From Quotes to Concepts: Axial Coding of Political Debates with Ensemble LMs
Angelina Parfenova, David Graus, Juergen Pfeffer
TL;DR
This work addresses scaling axial coding in qualitative analysis by operationalizing it with ensemble LLMs. It introduces two axial-coding strategies—density-based clustering with LLM labeling and direct LLM grouping—and evaluates them on Dutch parliamentary debates using both extrinsic topic-alignment metrics and intrinsic qualitative measures. The authors provide a dual contribution: (i) a first scalable axial-coding framework that combines open coding with two axial-grouping approaches, and (ii) a comprehensive evaluation scheme plus a publicly released 5,000-item test dataset to enable reproducibility. The findings reveal a coverage–alignment trade-off: clustering yields broad, interpretable structure with high coverage, while LLM grouping offers concise, semantically aligned categories with stronger topic-fit but lower coverage; a hybrid pipeline is proposed to harness the strengths of both approaches for scalable, interpretable qualitative analysis in IR settings.
Abstract
Axial coding is a commonly used qualitative analysis method that enhances document understanding by organizing sentence-level open codes into broader categories. In this paper, we operationalize axial coding with large language models (LLMs). Extending an ensemble-based open coding approach with an LLM moderator, we add an axial coding step that groups open codes into higher-order categories, transforming raw debate transcripts into concise, hierarchical representations. We compare two strategies: (i) clustering embeddings of code-utterance pairs using density-based and partitioning algorithms followed by LLM labeling, and (ii) direct LLM-based grouping of codes and utterances into categories. We apply our method to Dutch parliamentary debates, converting lengthy transcripts into compact, hierarchically structured codes and categories. We evaluate our method using extrinsic metrics aligned with human-assigned topic labels (ROUGE-L, cosine, BERTScore), and intrinsic metrics describing code groups (coverage, brevity, coherence, novelty, JSD divergence).

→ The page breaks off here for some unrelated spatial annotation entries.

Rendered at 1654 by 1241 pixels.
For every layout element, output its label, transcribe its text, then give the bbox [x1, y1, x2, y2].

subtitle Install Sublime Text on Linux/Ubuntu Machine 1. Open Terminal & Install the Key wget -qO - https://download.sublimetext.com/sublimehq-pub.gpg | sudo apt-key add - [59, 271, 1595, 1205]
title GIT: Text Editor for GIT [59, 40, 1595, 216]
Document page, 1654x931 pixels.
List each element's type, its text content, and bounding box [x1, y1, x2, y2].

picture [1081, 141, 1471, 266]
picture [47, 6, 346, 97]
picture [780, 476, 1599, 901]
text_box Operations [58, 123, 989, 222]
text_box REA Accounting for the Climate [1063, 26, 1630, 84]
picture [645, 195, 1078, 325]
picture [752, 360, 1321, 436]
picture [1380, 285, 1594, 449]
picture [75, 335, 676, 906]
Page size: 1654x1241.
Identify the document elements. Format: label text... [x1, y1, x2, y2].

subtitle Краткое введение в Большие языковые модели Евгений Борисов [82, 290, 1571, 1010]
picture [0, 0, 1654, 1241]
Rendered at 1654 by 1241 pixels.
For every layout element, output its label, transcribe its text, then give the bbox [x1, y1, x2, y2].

Our results reveal a trade-off: density-based clustering achieves high coverage and strong cluster alignment, while direct LLM grouping results in higher fine-grained alignment, but lower coverage 20%. Overall, clustering maximizes coverage and structural separation, whereas LLM grouping produces more concise, interpretable, and semantically aligned categories. To support future research, we publicly release the full dataset of utterances and codes, enabling reproducibility and comparative studies.